(Beginning of MATERIALS PROVIDED)

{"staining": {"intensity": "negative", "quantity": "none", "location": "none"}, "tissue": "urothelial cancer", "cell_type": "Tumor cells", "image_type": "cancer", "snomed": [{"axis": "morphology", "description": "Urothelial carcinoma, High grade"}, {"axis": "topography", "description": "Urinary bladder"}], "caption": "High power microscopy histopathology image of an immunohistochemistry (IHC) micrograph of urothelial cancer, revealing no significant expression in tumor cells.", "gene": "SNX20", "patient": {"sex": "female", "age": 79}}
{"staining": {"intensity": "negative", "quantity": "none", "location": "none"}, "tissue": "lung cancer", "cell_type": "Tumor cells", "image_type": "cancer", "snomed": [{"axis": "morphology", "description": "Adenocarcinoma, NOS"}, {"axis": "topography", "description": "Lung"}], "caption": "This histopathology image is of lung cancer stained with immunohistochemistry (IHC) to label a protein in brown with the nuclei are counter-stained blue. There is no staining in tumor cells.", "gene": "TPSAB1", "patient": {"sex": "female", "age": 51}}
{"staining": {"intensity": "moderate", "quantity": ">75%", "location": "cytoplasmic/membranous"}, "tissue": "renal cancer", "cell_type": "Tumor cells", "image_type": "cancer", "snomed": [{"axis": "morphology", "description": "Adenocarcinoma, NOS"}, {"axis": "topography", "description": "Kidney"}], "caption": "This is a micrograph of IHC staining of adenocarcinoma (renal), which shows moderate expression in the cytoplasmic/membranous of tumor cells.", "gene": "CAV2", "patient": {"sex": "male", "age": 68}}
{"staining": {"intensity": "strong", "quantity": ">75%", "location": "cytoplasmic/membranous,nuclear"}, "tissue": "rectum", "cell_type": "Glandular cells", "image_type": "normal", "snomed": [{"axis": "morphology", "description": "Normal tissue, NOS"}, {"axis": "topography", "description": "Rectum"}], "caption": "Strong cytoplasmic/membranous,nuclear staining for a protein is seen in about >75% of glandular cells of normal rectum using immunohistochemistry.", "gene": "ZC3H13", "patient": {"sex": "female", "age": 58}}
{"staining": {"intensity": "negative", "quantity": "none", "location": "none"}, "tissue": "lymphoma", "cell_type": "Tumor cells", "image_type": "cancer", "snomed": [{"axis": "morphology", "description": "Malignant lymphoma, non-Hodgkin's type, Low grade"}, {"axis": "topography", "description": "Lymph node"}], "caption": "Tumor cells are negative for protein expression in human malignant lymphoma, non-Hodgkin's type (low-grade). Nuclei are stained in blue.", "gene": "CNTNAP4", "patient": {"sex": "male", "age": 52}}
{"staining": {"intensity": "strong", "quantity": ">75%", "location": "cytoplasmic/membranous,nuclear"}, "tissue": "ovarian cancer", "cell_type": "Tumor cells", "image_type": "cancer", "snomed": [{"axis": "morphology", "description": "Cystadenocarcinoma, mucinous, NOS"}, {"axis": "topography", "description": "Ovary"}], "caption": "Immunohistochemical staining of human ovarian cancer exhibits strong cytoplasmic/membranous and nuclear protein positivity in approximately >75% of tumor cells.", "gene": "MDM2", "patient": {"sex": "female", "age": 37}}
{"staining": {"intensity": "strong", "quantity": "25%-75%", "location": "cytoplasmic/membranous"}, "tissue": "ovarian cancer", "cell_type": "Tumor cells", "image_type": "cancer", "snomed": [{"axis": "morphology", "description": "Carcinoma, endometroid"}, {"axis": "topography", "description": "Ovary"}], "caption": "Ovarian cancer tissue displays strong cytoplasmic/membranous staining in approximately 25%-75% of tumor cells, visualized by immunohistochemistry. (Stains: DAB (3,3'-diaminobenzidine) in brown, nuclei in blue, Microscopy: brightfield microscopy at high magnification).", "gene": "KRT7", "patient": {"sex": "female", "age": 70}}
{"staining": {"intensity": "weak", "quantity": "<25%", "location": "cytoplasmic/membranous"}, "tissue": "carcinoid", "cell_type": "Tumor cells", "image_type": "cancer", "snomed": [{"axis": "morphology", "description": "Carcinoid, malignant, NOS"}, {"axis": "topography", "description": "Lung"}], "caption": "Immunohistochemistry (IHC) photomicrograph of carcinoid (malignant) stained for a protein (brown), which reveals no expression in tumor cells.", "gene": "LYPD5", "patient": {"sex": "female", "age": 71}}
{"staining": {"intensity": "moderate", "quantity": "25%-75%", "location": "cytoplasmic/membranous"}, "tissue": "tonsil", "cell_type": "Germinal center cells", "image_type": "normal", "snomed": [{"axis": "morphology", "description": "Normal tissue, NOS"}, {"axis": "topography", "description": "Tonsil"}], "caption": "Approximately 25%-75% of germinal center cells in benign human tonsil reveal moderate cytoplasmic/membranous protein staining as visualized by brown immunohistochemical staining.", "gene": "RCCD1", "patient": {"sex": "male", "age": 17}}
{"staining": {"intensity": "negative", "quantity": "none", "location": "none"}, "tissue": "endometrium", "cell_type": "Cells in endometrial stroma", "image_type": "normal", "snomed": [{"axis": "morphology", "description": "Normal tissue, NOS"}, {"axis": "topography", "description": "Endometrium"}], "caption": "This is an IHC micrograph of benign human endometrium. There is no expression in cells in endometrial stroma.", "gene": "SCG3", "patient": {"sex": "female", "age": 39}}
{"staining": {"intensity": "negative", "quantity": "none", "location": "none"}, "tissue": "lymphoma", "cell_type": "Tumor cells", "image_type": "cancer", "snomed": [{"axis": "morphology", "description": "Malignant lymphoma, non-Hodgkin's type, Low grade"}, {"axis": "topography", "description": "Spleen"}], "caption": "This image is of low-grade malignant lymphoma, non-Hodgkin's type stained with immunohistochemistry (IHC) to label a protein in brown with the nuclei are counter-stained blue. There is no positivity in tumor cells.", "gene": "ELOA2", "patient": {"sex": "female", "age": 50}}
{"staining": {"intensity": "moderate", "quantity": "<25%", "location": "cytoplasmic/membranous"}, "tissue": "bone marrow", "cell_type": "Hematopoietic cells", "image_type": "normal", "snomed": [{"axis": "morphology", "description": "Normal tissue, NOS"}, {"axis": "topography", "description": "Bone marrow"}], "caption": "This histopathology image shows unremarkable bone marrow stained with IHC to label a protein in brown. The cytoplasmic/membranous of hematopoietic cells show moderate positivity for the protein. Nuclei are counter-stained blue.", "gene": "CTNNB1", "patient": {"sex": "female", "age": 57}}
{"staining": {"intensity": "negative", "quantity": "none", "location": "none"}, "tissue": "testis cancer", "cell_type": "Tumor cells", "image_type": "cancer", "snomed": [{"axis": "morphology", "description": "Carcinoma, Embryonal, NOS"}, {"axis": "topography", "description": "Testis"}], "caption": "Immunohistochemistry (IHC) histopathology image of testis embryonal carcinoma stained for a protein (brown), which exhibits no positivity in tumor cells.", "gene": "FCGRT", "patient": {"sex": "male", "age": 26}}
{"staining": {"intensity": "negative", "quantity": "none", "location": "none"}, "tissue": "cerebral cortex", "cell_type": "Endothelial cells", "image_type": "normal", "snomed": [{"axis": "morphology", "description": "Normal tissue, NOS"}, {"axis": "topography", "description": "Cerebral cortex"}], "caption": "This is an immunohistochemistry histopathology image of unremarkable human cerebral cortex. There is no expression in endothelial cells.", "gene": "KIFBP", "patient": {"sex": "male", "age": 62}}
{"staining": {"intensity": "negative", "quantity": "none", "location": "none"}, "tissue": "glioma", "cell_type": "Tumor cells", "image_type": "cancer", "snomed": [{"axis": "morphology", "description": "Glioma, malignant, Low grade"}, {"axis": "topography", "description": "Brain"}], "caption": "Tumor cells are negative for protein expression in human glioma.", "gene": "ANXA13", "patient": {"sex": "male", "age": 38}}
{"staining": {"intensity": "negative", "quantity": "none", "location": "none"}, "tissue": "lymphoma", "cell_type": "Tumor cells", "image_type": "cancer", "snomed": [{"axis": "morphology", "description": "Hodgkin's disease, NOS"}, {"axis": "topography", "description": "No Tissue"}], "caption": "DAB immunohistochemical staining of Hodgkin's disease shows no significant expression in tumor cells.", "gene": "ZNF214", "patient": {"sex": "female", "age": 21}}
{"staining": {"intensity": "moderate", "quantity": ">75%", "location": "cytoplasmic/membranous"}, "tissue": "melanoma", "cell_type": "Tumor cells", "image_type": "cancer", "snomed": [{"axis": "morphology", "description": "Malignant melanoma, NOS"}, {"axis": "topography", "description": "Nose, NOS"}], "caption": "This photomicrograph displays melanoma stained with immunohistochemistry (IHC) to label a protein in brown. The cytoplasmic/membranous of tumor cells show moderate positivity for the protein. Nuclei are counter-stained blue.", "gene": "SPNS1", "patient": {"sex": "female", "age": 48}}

(End of MATERIALS PROVIDED)

PROMPT: All lines of the records containing "Lung" should be shown.

EXERCISE RESPONSE:
{"staining": {"intensity": "negative", "quantity": "none", "location": "none"}, "tissue": "lung cancer", "cell_type": "Tumor cells", "image_type": "cancer", "snomed": [{"axis": "morphology", "description": "Adenocarcinoma, NOS"}, {"axis": "topography", "description": "Lung"}], "caption": "This histopathology image is of lung cancer stained with immunohistochemistry (IHC) to label a protein in brown with the nuclei are counter-stained blue. There is no staining in tumor cells.", "gene": "TPSAB1", "patient": {"sex": "female", "age": 51}}
{"staining": {"intensity": "weak", "quantity": "<25%", "location": "cytoplasmic/membranous"}, "tissue": "carcinoid", "cell_type": "Tumor cells", "image_type": "cancer", "snomed": [{"axis": "morphology", "description": "Carcinoid, malignant, NOS"}, {"axis": "topography", "description": "Lung"}], "caption": "Immunohistochemistry (IHC) photomicrograph of carcinoid (malignant) stained for a protein (brown), which reveals no expression in tumor cells.", "gene": "LYPD5", "patient": {"sex": "female", "age": 71}}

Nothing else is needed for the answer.